Gliddon proved that he was a swimmer, not a sinker.
Also working in Gliddon’s favour during his current European stint will be his preference for playing within a system. While some of his NBL counterparts may prefer loose, improvised play, Gliddon thrives within a set structure.
“He wants the game played a certain way,” said Fearne. “He doesn’t want to play raggedy basketball.

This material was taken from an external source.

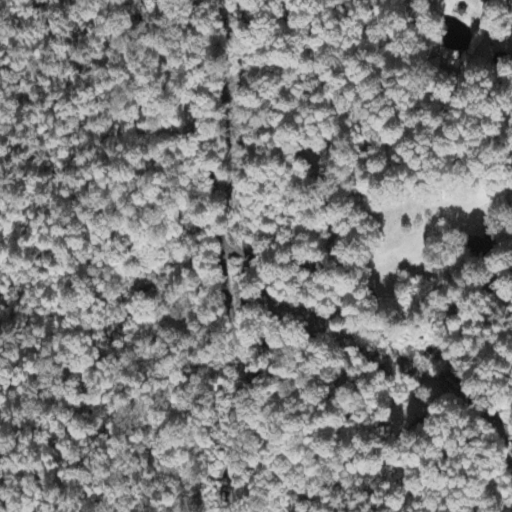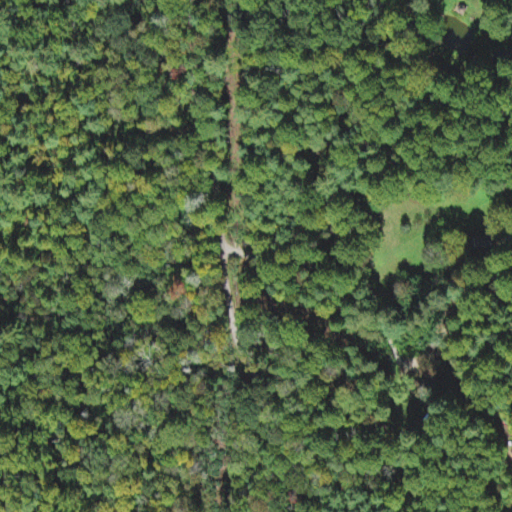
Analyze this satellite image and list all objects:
road: (221, 260)
road: (383, 321)
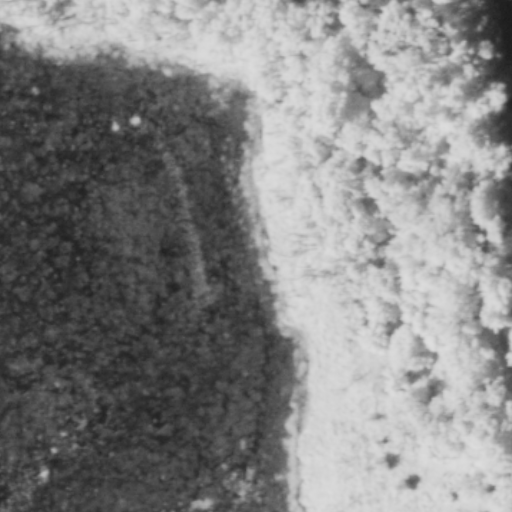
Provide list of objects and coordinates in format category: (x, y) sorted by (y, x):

He wants a system, that’s very European by nature.”
Just as Gliddon was forced to rewire four years of habitual, on court behaviour when he arrived in Cairns, he’ll again cast away four years of gradually acquired familiarity in favour of a new regime.
“I’ve been running the same system for four years,” Gliddon said.
“Trying to change the rules that have been implanted in my mind will certainly be a challenge.”
Learning a new system while adjusting to a fresh batch of coaches and teammates can be a tough transition, even for well-travelled players.
Training camp generally aids the process, but with just over one week between the ink drying on Gliddon’s Polish contract and his debut last Friday, training camps are a luxury with which Gliddon was not been blessed.
For the Cairns skipper, it’s been like starting a new subject during swotvac and turning up to the exam a week later.
To reduce the need for last minute cramming upon his arrival, Gliddon attempted to study his new team ahead of time, but was limited in his ability to prepare.
“I watched a bit on YouTube to try to familiarise myself with the way they play, but until you get there you’re really going in a bit blind,” Gliddon explained.
While Gliddon toils away in Poland to further his development, he says he’s pleased with his career progress so far.
For the most part.
“I’m happy with how things have gone, but I’ve definitely wanted to win more,” Gliddon said.
At college, Gliddon’s Concordia University Eagles went a combined 112-22 and won the 2012 NAIA national championship.
In the NBL, his Taipans experienced one stellar season in 2014/15 – in which they made the Grand Final series – but Gliddon’s other three seasons in orange were below .500.
“While it would’ve been good to do more winning, I’m really proud of what I’ve been able to accomplish and to put on the green and gold a few times,” Gliddon said. The Taipans captain doesn’t shy away from his national team aspirations, but he’s well aware of the monumental challenge involved in making the Olympic team during Australian basketball’s golden age.
“Just to know that I’m in contention to go to that training was a bit of a shock,” Gliddon said.
“I didn’t think I’d done enough this year. So when Andrej (Lemanis) called me and said that I’m still in contention, it was a great feeling.”
Making the final squad is an overwhelming task, and Gliddon plans to take this year’s Boomers experience step by step, cut by cut.
Aaron Fearne knows Gliddon’s game better than almost anyone, and agrees that he’s worthy to feature in the Boomers conversation.
“I think he’s got a good chance, and he’s coming off a fantastic year,” Fearne said.
After slotting Gliddon into the national team during last year’s Oceania series in place of the injured Damian Martin, Andrej Lemanis evidently agrees.
Regardless of whether or not Gliddon finds his way back into a green and gold singlet later this year, coach Fearne has his young captain’s back.
“I’d be disappointed if he wasn’t successful, I’d take that a little personally,” Fearne laughed.
“He’s played in this program for a long time, and you want your guys to be successful and help them prepare for the next level, whatever that may be.”
Fearne has little reason to worry.
Gliddon is as prepared as he could ever be, and generally does his best swimming shortly after being thrown in the deep end.